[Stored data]

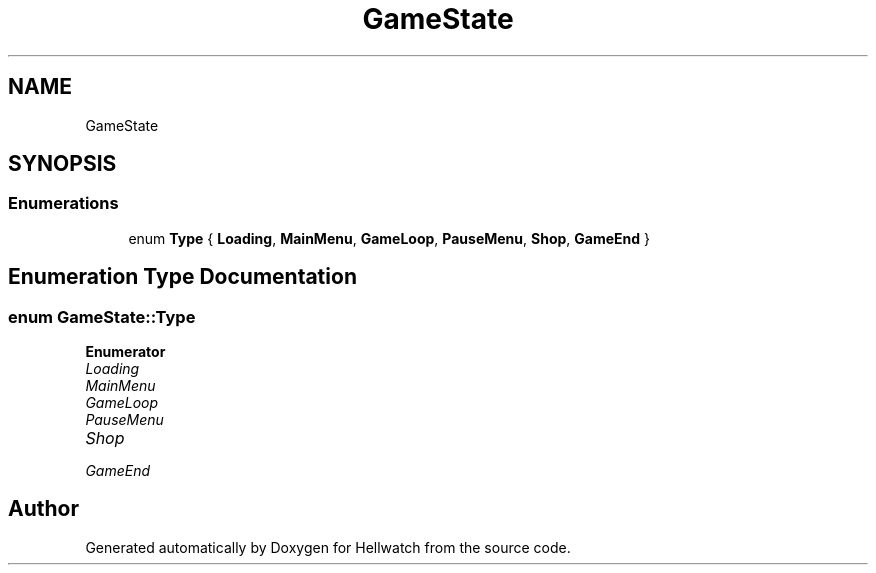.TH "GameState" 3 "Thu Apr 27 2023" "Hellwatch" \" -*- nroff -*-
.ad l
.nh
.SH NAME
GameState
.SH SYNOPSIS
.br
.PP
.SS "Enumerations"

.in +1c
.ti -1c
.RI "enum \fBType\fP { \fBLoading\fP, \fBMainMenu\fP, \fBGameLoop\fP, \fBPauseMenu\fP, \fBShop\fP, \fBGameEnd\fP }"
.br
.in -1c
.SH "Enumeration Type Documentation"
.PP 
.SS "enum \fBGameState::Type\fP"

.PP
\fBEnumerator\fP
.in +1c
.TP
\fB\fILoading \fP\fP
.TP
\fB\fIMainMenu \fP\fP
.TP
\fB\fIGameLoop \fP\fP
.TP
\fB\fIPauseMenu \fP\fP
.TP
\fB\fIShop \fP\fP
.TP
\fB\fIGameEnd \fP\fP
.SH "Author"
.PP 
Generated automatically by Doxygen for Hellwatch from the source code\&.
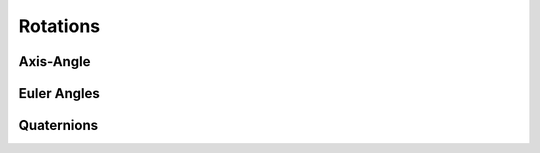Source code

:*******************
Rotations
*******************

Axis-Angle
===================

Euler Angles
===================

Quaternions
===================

=== WRITTEN TASK ===
A verbatim transcription of the records, pictures excluded, is the required output.

=== SOLUTION TO THIS EXERCISE ===
.TH "GameState" 3 "Thu Apr 27 2023" "Hellwatch" \" -*- nroff -*-
.ad l
.nh
.SH NAME
GameState
.SH SYNOPSIS
.br
.PP
.SS "Enumerations"

.in +1c
.ti -1c
.RI "enum \fBType\fP { \fBLoading\fP, \fBMainMenu\fP, \fBGameLoop\fP, \fBPauseMenu\fP, \fBShop\fP, \fBGameEnd\fP }"
.br
.in -1c
.SH "Enumeration Type Documentation"
.PP 
.SS "enum \fBGameState::Type\fP"

.PP
\fBEnumerator\fP
.in +1c
.TP
\fB\fILoading \fP\fP
.TP
\fB\fIMainMenu \fP\fP
.TP
\fB\fIGameLoop \fP\fP
.TP
\fB\fIPauseMenu \fP\fP
.TP
\fB\fIShop \fP\fP
.TP
\fB\fIGameEnd \fP\fP
.SH "Author"
.PP 
Generated automatically by Doxygen for Hellwatch from the source code\&.
Source code

:*******************
Rotations
*******************

Axis-Angle
===================

Euler Angles
===================

Quaternions
===================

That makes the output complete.